┏━━

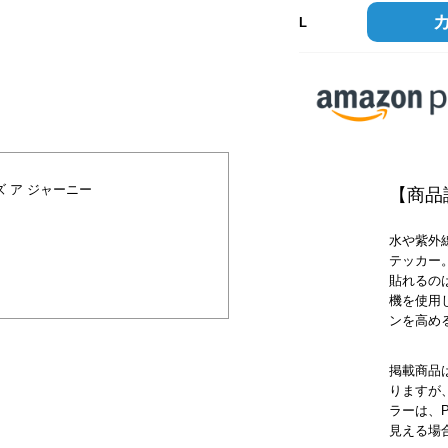
L
ズ ア ジャーニー
【商品
水や紫外
テッカー
貼れるの
機を使用
ンを高め
掲載商品
りますが
ラーは、
見える場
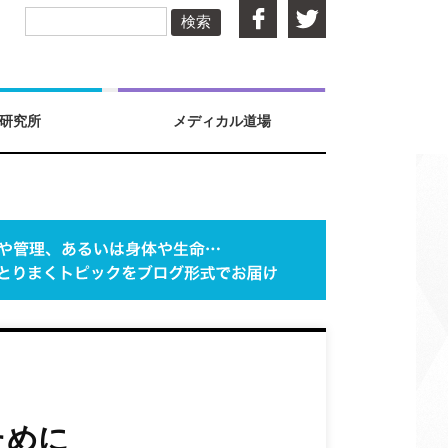
検索
研究所
メディカル道場
ために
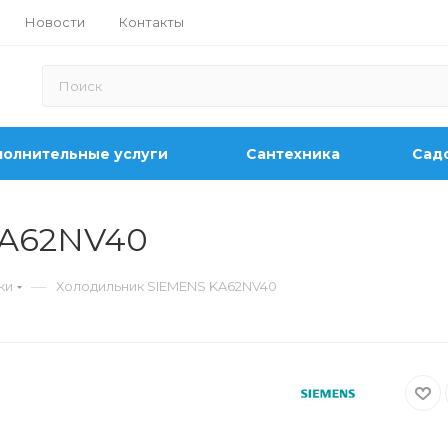
Новости
Контакты
олнительные услуги
Сантехника
Садо
KA62NV40
—
ки
Холодильник SIEMENS KA62NV40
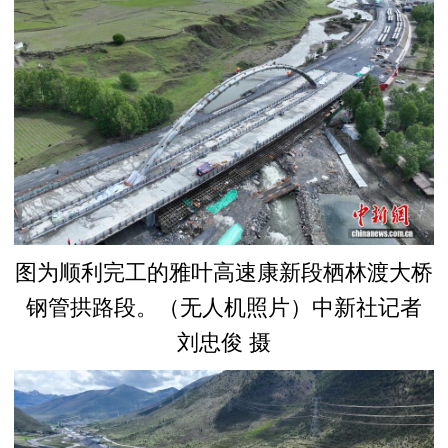
图为顺利完工的雅叶高速康新段栖林渡大桥
钢管拱路段。（无人机照片）中新社记者
刘忠俊 摄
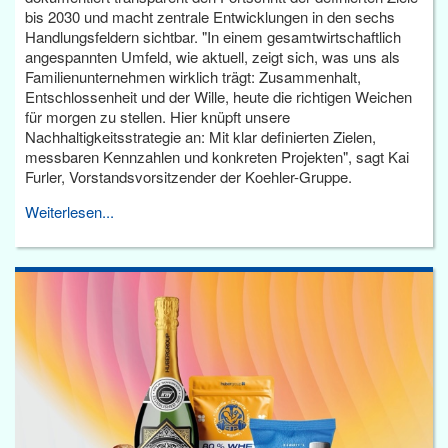
bis 2030 und macht zentrale Entwicklungen in den sechs
Handlungsfeldern sichtbar. "In einem gesamtwirtschaftlich
angespannten Umfeld, wie aktuell, zeigt sich, was uns als
Familienunternehmen wirklich trägt: Zusammenhalt,
Entschlossenheit und der Wille, heute die richtigen Weichen
für morgen zu stellen. Hier knüpft unsere
Nachhaltigkeitsstrategie an: Mit klar definierten Zielen,
messbaren Kennzahlen und konkreten Projekten", sagt Kai
Furler, Vorstandsvorsitzender der Koehler-Gruppe.
Weiterlesen...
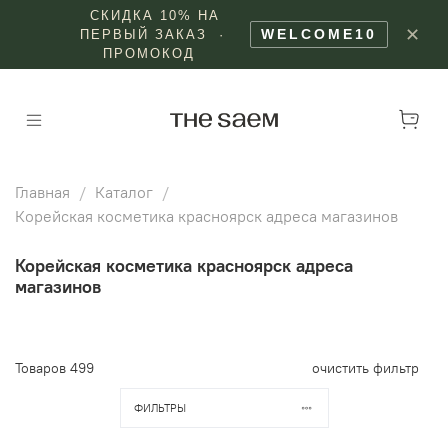
СКИДКА 10% НА
✕
WELCOME10
ПЕРВЫЙ ЗАКАЗ ·
ПРОМОКОД
Главная
Каталог
Корейская косметика красноярск адреса магазинов
Корейская косметика красноярск адреса
магазинов
Товаров
499
очистить фильтр
ФИЛЬТРЫ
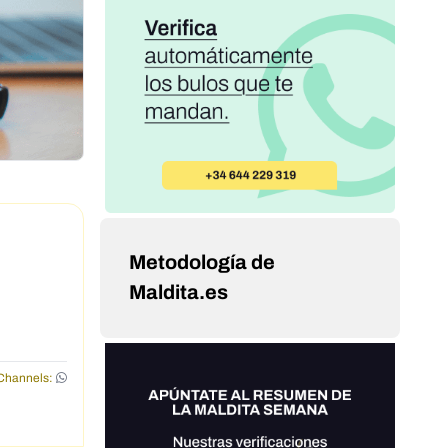
Metodología de
Maldita.es
Channels:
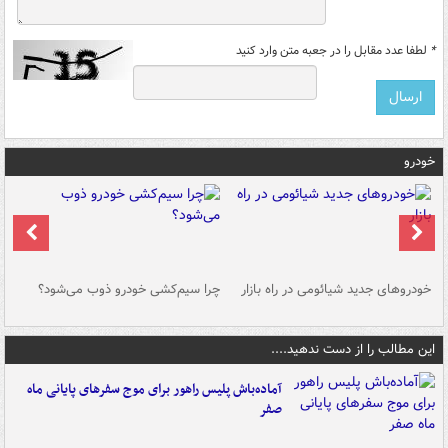
*
لطفا عدد مقابل را در جعبه متن وارد کنید
خودرو
خودروهای جدید شیائومی در راه بازار
چرا سیم‌کشی خودرو ذوب می‌شود؟
شو
این مطالب را از دست ندهید....
آماده‌باش پلیس راهور برای موج سفرهای پایانی ماه
صفر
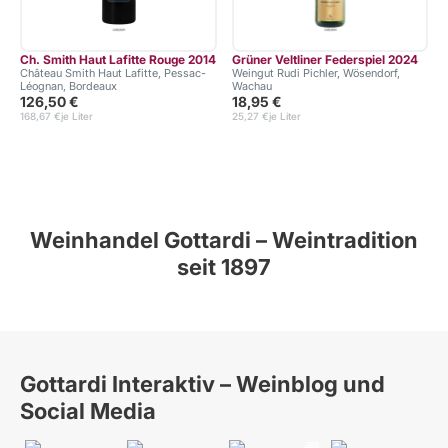
Ch. Smith Haut Lafitte Rouge 2014
Grüner Veltliner Federspiel 2024
Château Smith Haut Lafitte, Pessac-
Weingut Rudi Pichler, Wösendorf,
Léognan, Bordeaux
Wachau
126,50 €
18,95 €
168,67 €
je Liter
25,27 €
je Liter
Weinhandel Gottardi – Weintradition
seit 1897
Gottardi Interaktiv – Weinblog und
Social Media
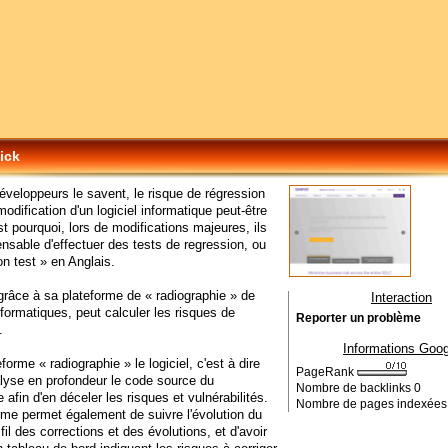
tick
éveloppeurs le savent, le risque de régression
modification d'un logiciel informatique peut-être
st pourquoi, lors de modifications majeures, ils
ensable d'effectuer des tests de regression, ou
on test » en Anglais.
 grâce à sa plateforme de « radiographie » de
Interaction
informatiques, peut calculer les risques de
Reporter un problème
.
Informations Goog
forme « radiographie » le logiciel, c'est à dire
PageRank
alyse en profondeur le code source du
Nombre de backlinks
0
afin d'en déceler les risques et vulnérabilités.
Nombre de pages indexée
rme permet également de suivre l'évolution du
 fil des corrections et des évolutions, et d'avoir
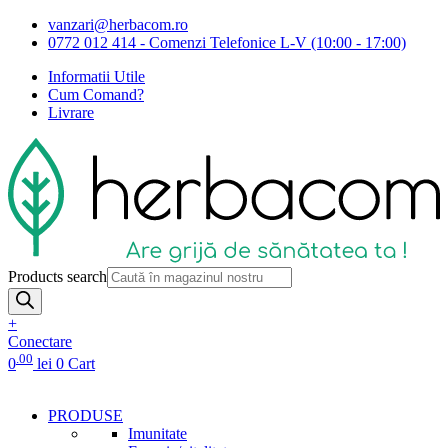
vanzari@herbacom.ro
0772 012 414 - Comenzi Telefonice L-V (10:00 - 17:00)
Informatii Utile
Cum Comand?
Livrare
Products search
+
Conectare
.00
0
lei
0
Cart
PRODUSE
Imunitate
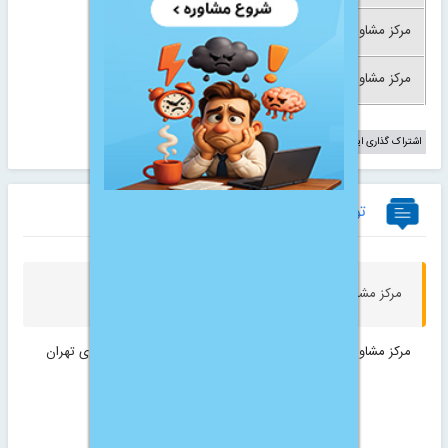
مرکز مشاوره جنسی
مشاوره قبل ازدواج
مرکز مشاوره ازدواج
مرکز مشاوره کودک
اشتراک گذاری این آگهی:
توضیحات کوتاه
مرکز مشاوره روانشناسی شهید محلاتی
مرکز مشاوره روانشناسی شهید محلاتی واقع در منطقه 1 شهرداری تهران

┗━━

Exercise objective
From the records above, pick out and copy each line holding the word "risques".

Final answer
informatiques, peut calculer les risques de
afin d'en déceler les risques et vulnérabilités.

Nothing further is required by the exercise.